Nous vons donc au final deux solutions possibles ayant les plus faibles totaux (15). Nous prenons n’importe laquelle, nous avons réussis à déterminer notre configuration la plus optimale pour des rencontres plus intéressantes.

Implémentation

Vous trouverez un exemple d’implémentation dans le logciel “Tanca” dont le code source est disponible sur GitHub. La classe intéressante se nomme “Tournament.cpp”, c’est elle qui implémente les calculs d’appariement et de classement. Peut-être que nous y reviendrons plus en détails sur les algorithmes, si j’ai le temps d’approfondir la chose.

Nombre idéal de parties

Avec quatre parties jouées, il est possible de tomber sur deux équipes ayant gagnées tous leurs matchs, avec 20 équipes. Bien entendu, nous pouvons les départager à l’aide des autres statistiques (différence des points et le Buchholtz).

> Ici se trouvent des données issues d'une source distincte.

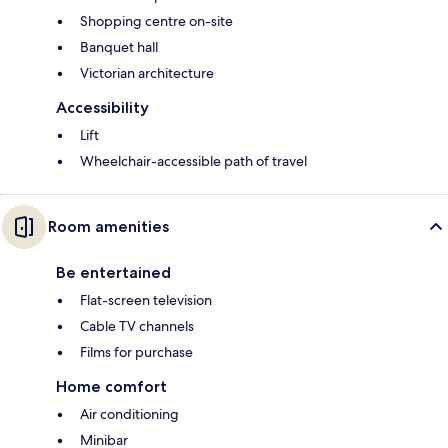
Shopping centre on-site
Banquet hall
Victorian architecture
Accessibility
Lift
Wheelchair-accessible path of travel
Room amenities
Be entertained
Flat-screen television
Cable TV channels
Films for purchase
Home comfort
Air conditioning
Minibar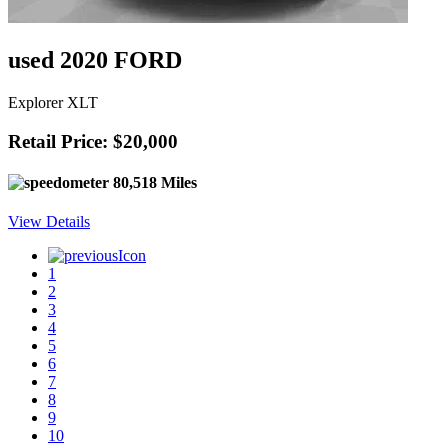
used 2020 FORD
Explorer XLT
Retail Price: $20,000
80,518 Miles
View Details
1
2
3
4
5
6
7
8
9
10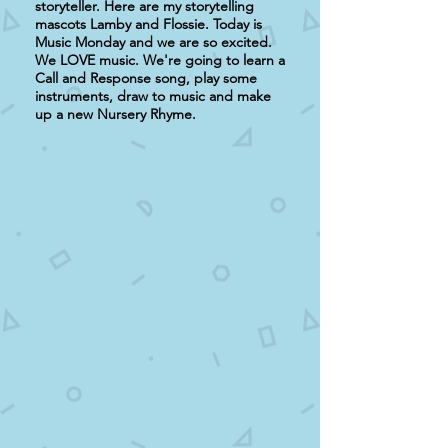
storyteller. Here are my storytelling
mascots Lamby and Flossie. Today is
Music Monday and we are so excited.
We LOVE music. We're going to learn a
Call and Response song, play some
instruments, draw to music and make
up a new Nursery Rhyme.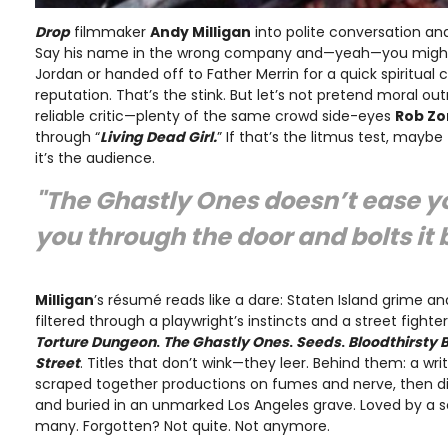
Drop
filmmaker
Andy Milligan
into polite conversation an
Say his name in the wrong company and—yeah—you might 
Jordan or handed off to Father Merrin for a quick spiritual 
reputation. That’s the stink. But let’s not pretend moral o
reliable critic—plenty of the same crowd side-eyes
Rob Z
through “
Living Dead Girl.
” If that’s the litmus test, maybe
it’s the audience.
"
The Ghastly Ones
doesn’t ease y
you through the door and bolts it
Milligan
’s résumé reads like a dare: Staten Island grime a
filtered through a playwright’s instincts and a street fighte
Torture Dungeon
.
The Ghastly Ones
.
Seeds
.
Bloodthirsty 
Street
. Titles that don’t wink—they leer. Behind them: a wr
scraped together productions on fumes and nerve, then die
and buried in an unmarked Los Angeles grave. Loved by a s
many. Forgotten? Not quite. Not anymore.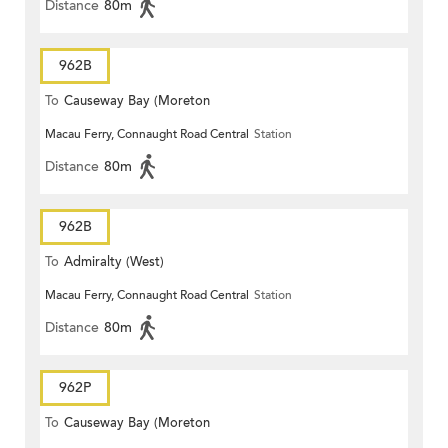
Distance
80m
962B
To
Causeway Bay (Moreton
Macau Ferry, Connaught Road Central
Station
Terrace)
Distance
80m
962B
To
Admiralty (West)
Macau Ferry, Connaught Road Central
Station
Distance
80m
962P
To
Causeway Bay (Moreton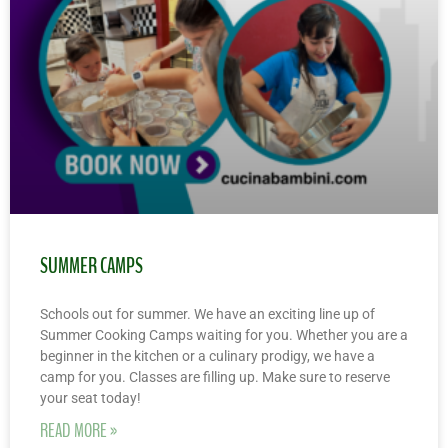
SUMMER CAMPS
Schools out for summer. We have an exciting line up of
Summer Cooking Camps waiting for you. Whether you are a
beginner in the kitchen or a culinary prodigy, we have a
camp for you. Classes are filling up. Make sure to reserve
your seat today!
READ MORE »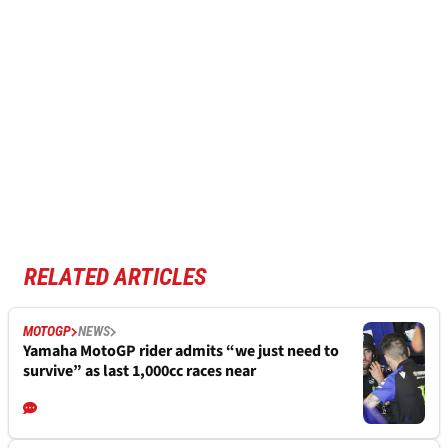
RELATED ARTICLES
MOTOGP
NEWS
Yamaha MotoGP rider admits “we just need to
survive” as last 1,000cc races near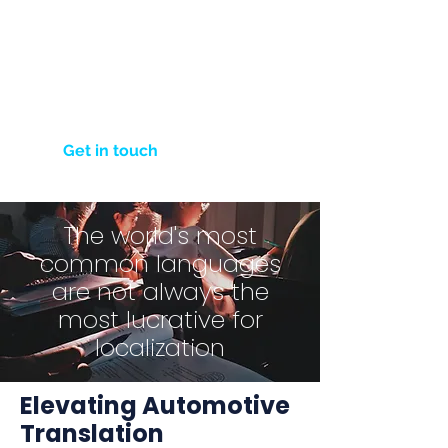
Click below to fill out our contact
form and tell us about your
project. We're here to turn your
language needs into effective
communication solutions.
Get in touch
The world's most
common languages
are not always the
most lucrative for
localization
Elevating Automotive
Translation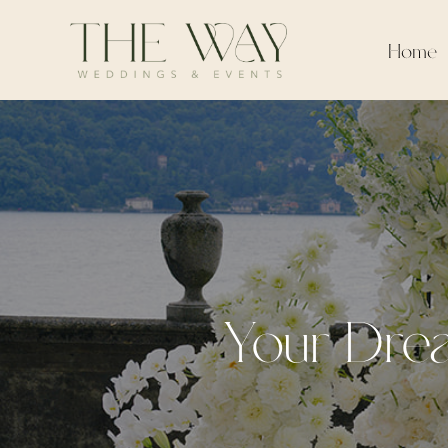
Home
Your Drea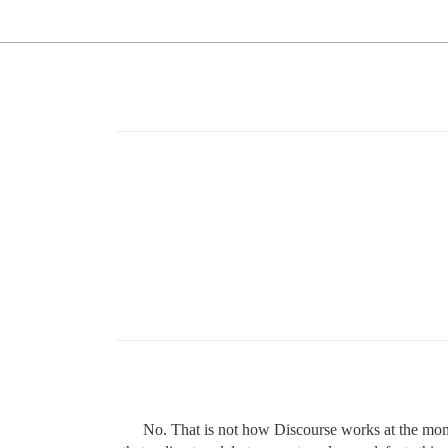
No. That is not how Discourse works at the mome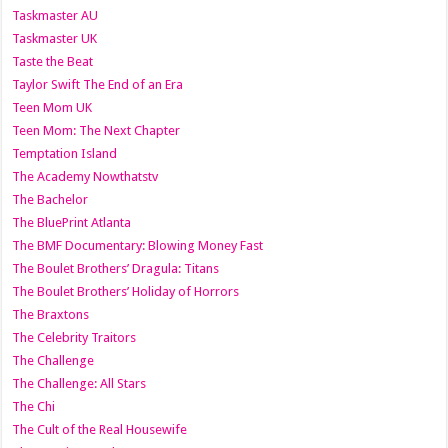
Taskmaster AU
Taskmaster UK
Taste the Beat
Taylor Swift The End of an Era
Teen Mom UK
Teen Mom: The Next Chapter
Temptation Island
The Academy Nowthatstv
The Bachelor
The BluePrint Atlanta
The BMF Documentary: Blowing Money Fast
The Boulet Brothers’ Dragula: Titans
The Boulet Brothers’ Holiday of Horrors
The Braxtons
The Celebrity Traitors
The Challenge
The Challenge: All Stars
The Chi
The Cult of the Real Housewife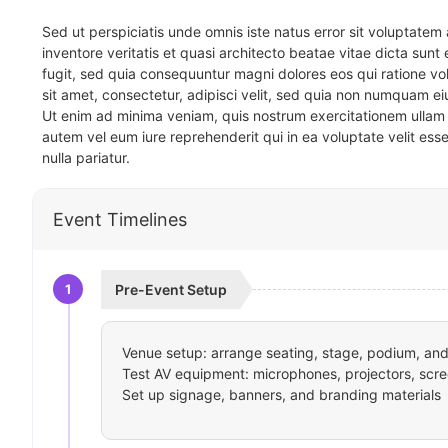
Sed ut perspiciatis unde omnis iste natus error sit voluptat
inventore veritatis et quasi architecto beatae vitae dicta sun
fugit, sed quia consequuntur magni dolores eos qui ratione v
sit amet, consectetur, adipisci velit, sed quia non numquam 
Ut enim ad minima veniam, quis nostrum exercitationem ullam 
autem vel eum iure reprehenderit qui in ea voluptate velit ess
nulla pariatur.
Event Timelines
1
Pre-Event Setup
Venue setup: arrange seating, stage, podium, and 
Test AV equipment: microphones, projectors, scre
Set up signage, banners, and branding materials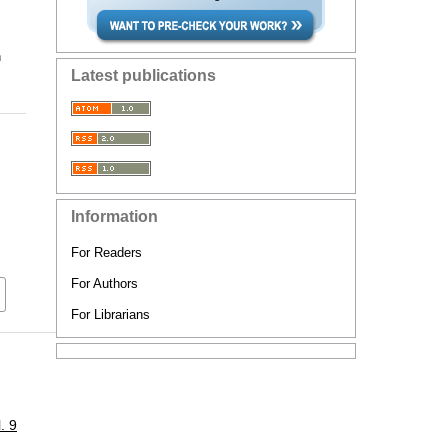
n
Latest publications
Information
For Readers
For Authors
For Librarians
. 9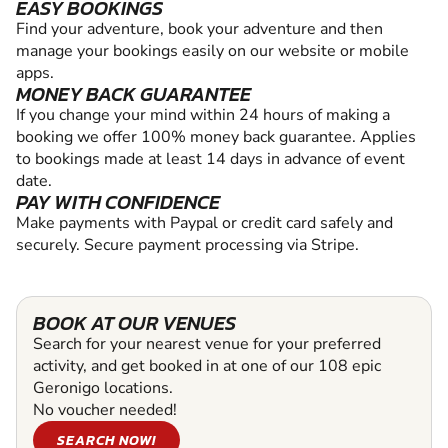
EASY BOOKINGS
Find your adventure, book your adventure and then
manage your bookings easily on our website or mobile
apps.
MONEY BACK GUARANTEE
If you change your mind within 24 hours of making a
booking we offer 100% money back guarantee. Applies
to bookings made at least 14 days in advance of event
date.
PAY WITH CONFIDENCE
Make payments with Paypal or credit card safely and
securely. Secure payment processing via Stripe.
BOOK AT OUR VENUES
Search for your nearest venue for your preferred
activity, and get booked in at one of our 108 epic
Geronigo locations.
No voucher needed!
SEARCH NOW!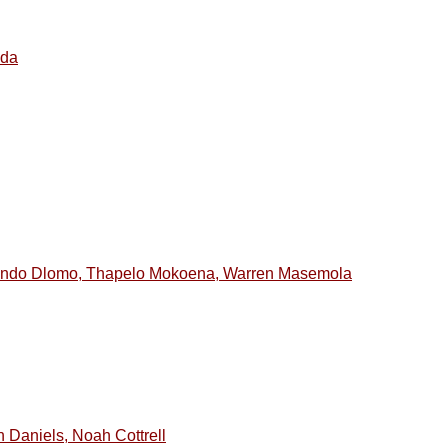
ada
hando Dlomo, Thapelo Mokoena, Warren Masemola
 Daniels, Noah Cottrell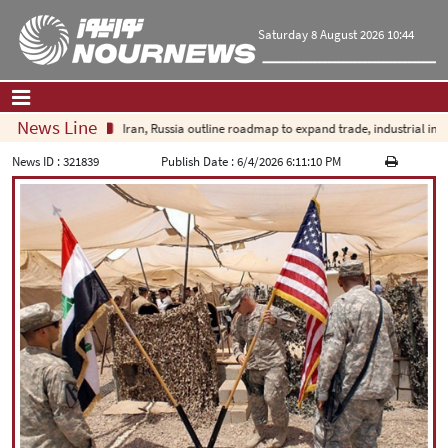
Saturday 8 August 2026 10:44
News Line
Iran, Russia outline roadmap to expand trade, industrial investme
Home
|
Contact Us
|
About Us
News ID :
321839
Publish Date :
6/4/2026 6:11:10 PM
All News
Op-Ed
Politics
Economy
Culture and society
Multimedia
International
Sports
|
فارسی
|
English
|
العربیه
|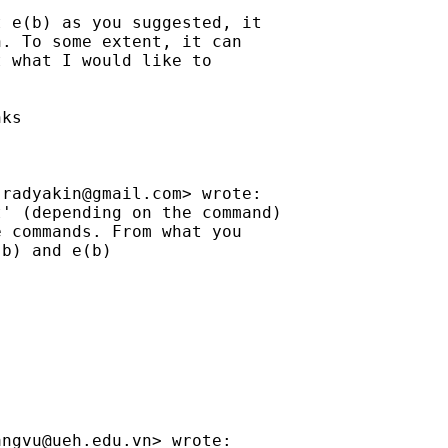
 e(b) as you suggested, it

. To some extent, it can

 what I would like to

ks

jradyakin@gmail.com
> wrote:

' (depending on the command)

 commands. From what you

b) and e(b)

angvu@ueh.edu.vn
> wrote:
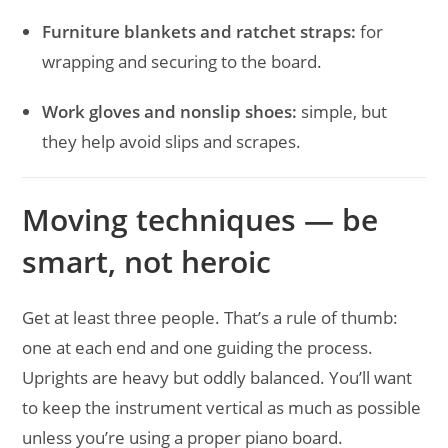
Furniture blankets and ratchet straps:
for
wrapping and securing to the board.
Work gloves and nonslip shoes:
simple, but
they help avoid slips and scrapes.
Moving techniques — be
smart, not heroic
Get at least three people. That’s a rule of thumb:
one at each end and one guiding the process.
Uprights are heavy but oddly balanced. You’ll want
to keep the instrument vertical as much as possible
unless you’re using a proper piano board.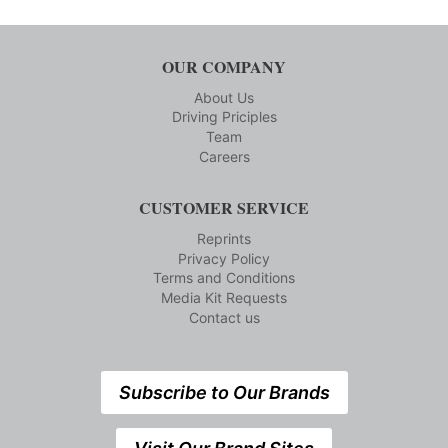
OUR COMPANY
About Us
Driving Priciples
Team
Careers
CUSTOMER SERVICE
Reprints
Privacy Policy
Terms and Conditions
Media Kit Requests
Contact us
Subscribe to Our Brands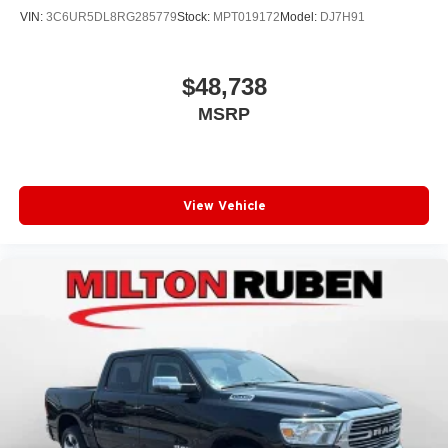
VIN:
3C6UR5DL8RG285779
Stock:
MPT019172
Model:
DJ7H91
$48,738
MSRP
View Vehicle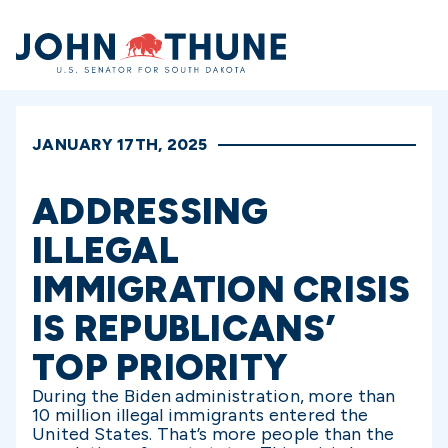
Home
JANUARY 17TH, 2025
ADDRESSING
ILLEGAL
IMMIGRATION CRISIS
IS REPUBLICANS’
TOP PRIORITY
During the Biden administration, more than
10 million illegal immigrants entered the
United States. That’s more people than the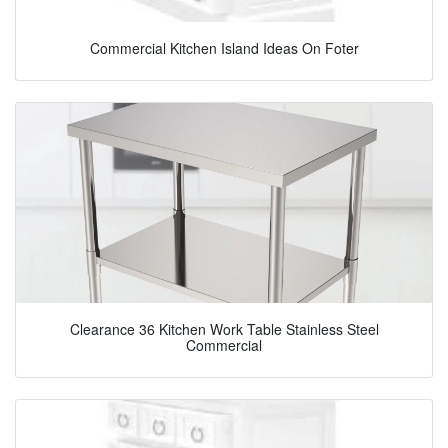
Commercial Kitchen Island Ideas On Foter
Clearance 36 Kitchen Work Table Stainless Steel
Commercial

Idéalement, il faudrait jouer une cinquième partie mais pour un tournoi amateur cela commence à faire beaucoup de matchs.

Je n’ai pas cherché la méthode pour déterminer le nombre idéal de matchs en fonction du nombre d’équipe. Encore quelque chose à creuser, j’éditerai cet article si je parviens à mettre la main sur quelque chose.

Evidemment, au delà de cinq parties pour 20 participants, l’algorithme ne va pas pouvoir trouver de solutions en respectant la règle visant à ne pas rencontrer deux fois le même adversaire.

Conclusion

Nous voici armé d’un algorithme efficace pour gérer nos tournois de Pétanque, sans stress.